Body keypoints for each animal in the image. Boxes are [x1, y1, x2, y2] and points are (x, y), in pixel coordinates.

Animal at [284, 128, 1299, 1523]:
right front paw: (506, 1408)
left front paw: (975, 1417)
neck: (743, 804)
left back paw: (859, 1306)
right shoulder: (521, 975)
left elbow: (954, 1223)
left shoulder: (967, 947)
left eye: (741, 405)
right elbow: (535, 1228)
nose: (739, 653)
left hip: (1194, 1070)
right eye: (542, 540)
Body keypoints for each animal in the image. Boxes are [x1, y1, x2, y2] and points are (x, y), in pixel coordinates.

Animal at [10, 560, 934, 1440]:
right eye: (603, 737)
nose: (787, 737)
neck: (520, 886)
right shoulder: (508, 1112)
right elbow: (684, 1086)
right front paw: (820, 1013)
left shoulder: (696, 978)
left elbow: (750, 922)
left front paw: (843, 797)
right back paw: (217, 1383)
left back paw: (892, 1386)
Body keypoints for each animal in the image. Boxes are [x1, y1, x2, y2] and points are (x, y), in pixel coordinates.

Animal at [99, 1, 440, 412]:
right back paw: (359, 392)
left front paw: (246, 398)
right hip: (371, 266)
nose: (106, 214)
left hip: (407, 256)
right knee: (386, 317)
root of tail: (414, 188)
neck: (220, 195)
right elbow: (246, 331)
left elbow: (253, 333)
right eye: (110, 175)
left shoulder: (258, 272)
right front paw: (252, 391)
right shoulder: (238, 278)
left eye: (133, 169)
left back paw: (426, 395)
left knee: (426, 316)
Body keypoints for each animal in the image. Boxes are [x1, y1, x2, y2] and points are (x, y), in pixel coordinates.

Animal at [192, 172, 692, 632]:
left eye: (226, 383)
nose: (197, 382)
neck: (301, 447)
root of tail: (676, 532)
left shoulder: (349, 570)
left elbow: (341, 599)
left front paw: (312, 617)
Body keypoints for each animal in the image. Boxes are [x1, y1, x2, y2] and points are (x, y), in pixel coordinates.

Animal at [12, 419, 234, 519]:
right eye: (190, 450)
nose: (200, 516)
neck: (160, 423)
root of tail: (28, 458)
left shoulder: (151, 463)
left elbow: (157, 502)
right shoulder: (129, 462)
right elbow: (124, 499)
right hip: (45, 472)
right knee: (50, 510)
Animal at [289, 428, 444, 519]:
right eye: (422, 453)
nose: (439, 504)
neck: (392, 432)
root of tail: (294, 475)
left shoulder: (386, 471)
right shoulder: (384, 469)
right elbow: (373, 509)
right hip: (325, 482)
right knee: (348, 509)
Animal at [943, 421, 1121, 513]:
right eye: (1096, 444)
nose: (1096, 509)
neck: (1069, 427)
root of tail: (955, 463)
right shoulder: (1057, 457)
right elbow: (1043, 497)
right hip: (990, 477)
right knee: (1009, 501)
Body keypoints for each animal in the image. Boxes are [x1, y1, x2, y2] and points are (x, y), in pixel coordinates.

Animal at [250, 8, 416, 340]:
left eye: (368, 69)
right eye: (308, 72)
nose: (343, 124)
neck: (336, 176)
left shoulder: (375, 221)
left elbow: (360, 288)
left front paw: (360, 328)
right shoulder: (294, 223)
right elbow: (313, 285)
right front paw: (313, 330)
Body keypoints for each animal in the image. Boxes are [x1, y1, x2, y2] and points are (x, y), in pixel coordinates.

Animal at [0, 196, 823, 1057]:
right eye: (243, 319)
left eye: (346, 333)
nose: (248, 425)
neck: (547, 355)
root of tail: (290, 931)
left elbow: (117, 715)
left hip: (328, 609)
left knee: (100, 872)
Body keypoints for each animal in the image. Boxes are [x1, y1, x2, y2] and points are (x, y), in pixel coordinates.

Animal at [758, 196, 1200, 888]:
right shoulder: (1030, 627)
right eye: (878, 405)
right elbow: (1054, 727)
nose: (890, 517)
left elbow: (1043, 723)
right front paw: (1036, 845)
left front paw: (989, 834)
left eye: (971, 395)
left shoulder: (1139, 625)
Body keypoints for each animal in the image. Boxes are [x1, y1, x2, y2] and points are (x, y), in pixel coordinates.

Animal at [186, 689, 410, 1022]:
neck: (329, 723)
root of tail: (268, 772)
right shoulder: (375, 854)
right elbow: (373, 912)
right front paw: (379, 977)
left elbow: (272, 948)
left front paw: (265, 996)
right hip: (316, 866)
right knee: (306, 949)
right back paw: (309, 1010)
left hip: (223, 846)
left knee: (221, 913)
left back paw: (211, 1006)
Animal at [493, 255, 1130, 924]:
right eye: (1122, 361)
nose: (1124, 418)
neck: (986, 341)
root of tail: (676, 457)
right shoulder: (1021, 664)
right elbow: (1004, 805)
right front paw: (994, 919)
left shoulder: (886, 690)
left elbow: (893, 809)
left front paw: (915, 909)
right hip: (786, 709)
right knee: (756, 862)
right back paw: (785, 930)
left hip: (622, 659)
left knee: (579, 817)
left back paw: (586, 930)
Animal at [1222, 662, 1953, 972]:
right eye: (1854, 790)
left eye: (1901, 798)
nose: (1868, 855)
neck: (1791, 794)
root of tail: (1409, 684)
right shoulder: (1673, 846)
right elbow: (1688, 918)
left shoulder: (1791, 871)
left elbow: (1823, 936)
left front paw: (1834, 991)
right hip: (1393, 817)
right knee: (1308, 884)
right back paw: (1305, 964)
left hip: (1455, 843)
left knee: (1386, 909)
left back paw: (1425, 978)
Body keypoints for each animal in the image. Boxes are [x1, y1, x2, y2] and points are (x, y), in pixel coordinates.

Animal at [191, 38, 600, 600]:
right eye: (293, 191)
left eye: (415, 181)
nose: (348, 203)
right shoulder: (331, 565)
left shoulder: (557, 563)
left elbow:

◆ ◆ ◆ ◆ ◆

◆ Work to complete
All that is needed is the exact run of lines above from the line containing "right shoulder: (508, 1112)" through the line containing "left back paw: (892, 1386)", both of them included.

◆ Response for this exercise
right shoulder: (508, 1112)
right elbow: (684, 1086)
right front paw: (820, 1013)
left shoulder: (696, 978)
left elbow: (750, 922)
left front paw: (843, 797)
right back paw: (217, 1383)
left back paw: (892, 1386)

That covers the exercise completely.